The stories in this book depict the year Doug spent in Alpha Company where he spent days on patrols finding and killing North Vietnamese soldiers along the hundreds of miles of trails heading for the Saigon. These stories range from funny to tragic, from uplifting to extremely frustrating and from touching to horrifying. This book gives the reader a sense of life in the infantry in 1968 and 1969.
About the Author:
Doug Beed was raised in Cedar Rapids, Iowa and grew up with an older brother and three younger siblings. His father died in 1964 during his junior year in High School, leaving his mom alone with 5 kids to raise. After graduation he attended a Junior College for two years, working in construction during the summers. As he finished his tenure in the Junior College in January 1968, he knew he didn't have enough money to continue his schooling. His response was to let his student deferment lapse. He received his notice for a pre-induction physical two days later from the local Draft Board.
Beed entered the Army in April 1968 and went through infantry training until late November, when he got his orders to go to Vietnam. He spent months on patrols and ambushes, carrying an M60 machine gun until his company's mortar platoon was killed.
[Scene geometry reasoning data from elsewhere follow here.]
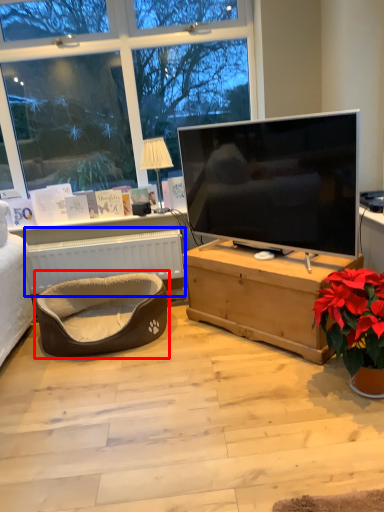
Question: Which object appears farthest to the camera in this image, bean bag chair (highlighted by a red box) or radiator (highlighted by a blue box)?

Choices:
 (A) bean bag chair
 (B) radiator

Answer: (B)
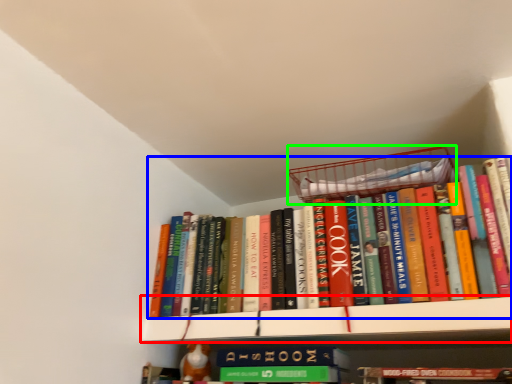
Question: Based on their relative distances, which object is farther from shelf (highlighted by a red box)? Choose from book (highlighted by a blue box) and basket (highlighted by a green box).

Choices:
 (A) book
 (B) basket

Answer: (B)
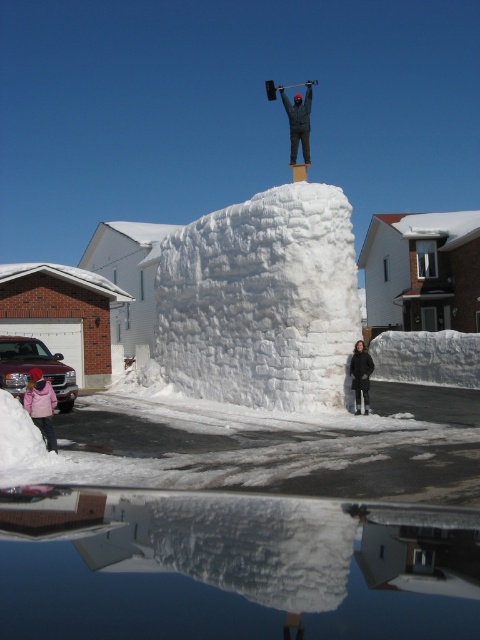
You are standing in the winter scene and want to place a small flag at the point closer to you between point (x=310, y=93) and point (x=364, y=406). Which point should you choose?

You should choose point (x=310, y=93) because it is closer to you than point (x=364, y=406).

From the picture: You are organizing a winter photo shoot and need to place two models wearing the matte pink jacket at lower left and the black matte jacket at lower center. According to the scene, which model should stand to the left of the other to recreate the original image?

The matte pink jacket at lower left should be positioned to the left of the black matte jacket at lower center, as it is already on the left side in the original scene.

You are standing at the point marked by coordinates point (40, 406). Looking towards the snow sculpture, which object is directly in front of you?

The matte pink jacket at lower left is directly in front of you at point (40, 406).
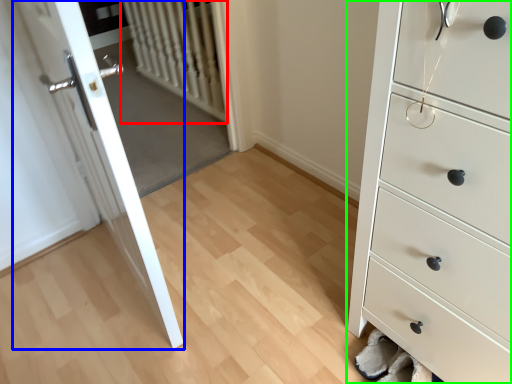
Question: Which is farther away from radiator (highlighted by a red box)? door (highlighted by a blue box) or chest of drawers (highlighted by a green box)?

Choices:
 (A) door
 (B) chest of drawers

Answer: (B)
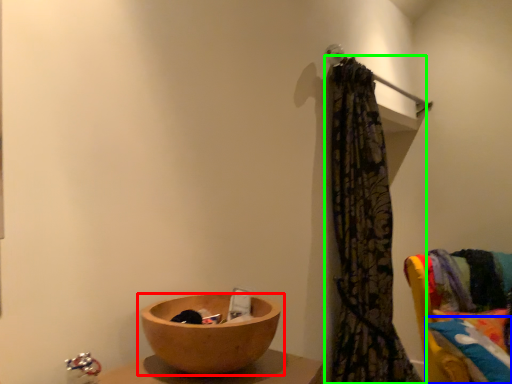
Question: Considering the real-world distances, which object is farthest from tableware (highlighted by a red box)? pillow (highlighted by a blue box) or curtain (highlighted by a green box)?

Choices:
 (A) pillow
 (B) curtain

Answer: (A)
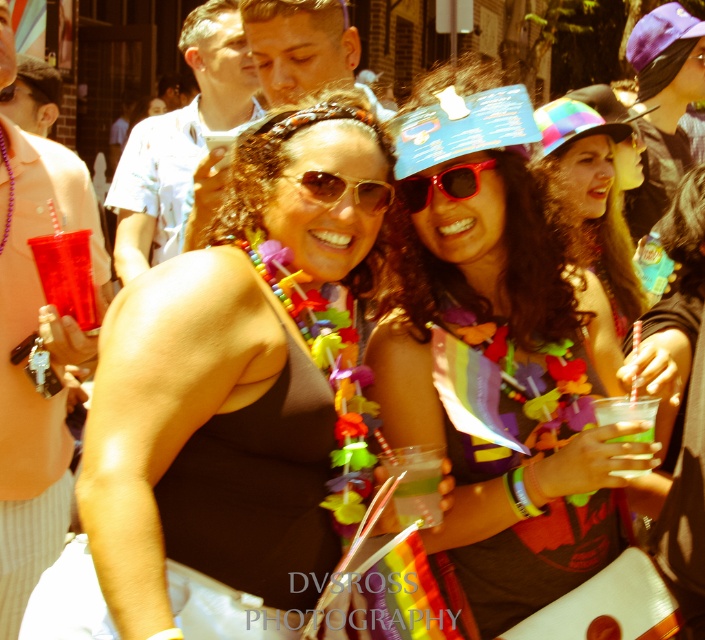
Is point (393, 490) positioned in front of point (637, 433)?

No.

Is point (400, 481) farther from viewer compared to point (646, 420)?

Yes, it is behind point (646, 420).

The width and height of the screenshot is (705, 640). I want to click on green translucent glass at center, so click(x=415, y=483).

Is matte black dress at center to the right of gold metallic sunglasses at center from the viewer's perspective?

Incorrect, matte black dress at center is not on the right side of gold metallic sunglasses at center.

Measure the distance between point (266, 337) and camera.

They are 21.09 feet apart.

Locate an element on the screen. The height and width of the screenshot is (640, 705). matte black dress at center is located at coordinates click(219, 410).

Between gold metallic sunglasses at center and clear plastic cup at lower right, which one has less height?

gold metallic sunglasses at center

The height and width of the screenshot is (640, 705). Identify the location of gold metallic sunglasses at center. (343, 189).

Is point (336, 177) positioned before point (634, 438)?

No, it is not.

At what (x,y) coordinates should I click in order to perform the action: click on gold metallic sunglasses at center. Please return your answer as a coordinate pair (x, y). This screenshot has width=705, height=640. Looking at the image, I should click on (343, 189).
He then finished his tour as a member of the mortar platoon.
After the Army he worked in construction until he met his wife and married her. He then finished his Bachelor's Degree and worked in construction and maintenance until he started teaching in several community colleges. He finished his career as a professor at Hawkeye Community College from which he retired in 2010. He and his wife are now living in retirement in Hot Springs Village, Arkansas.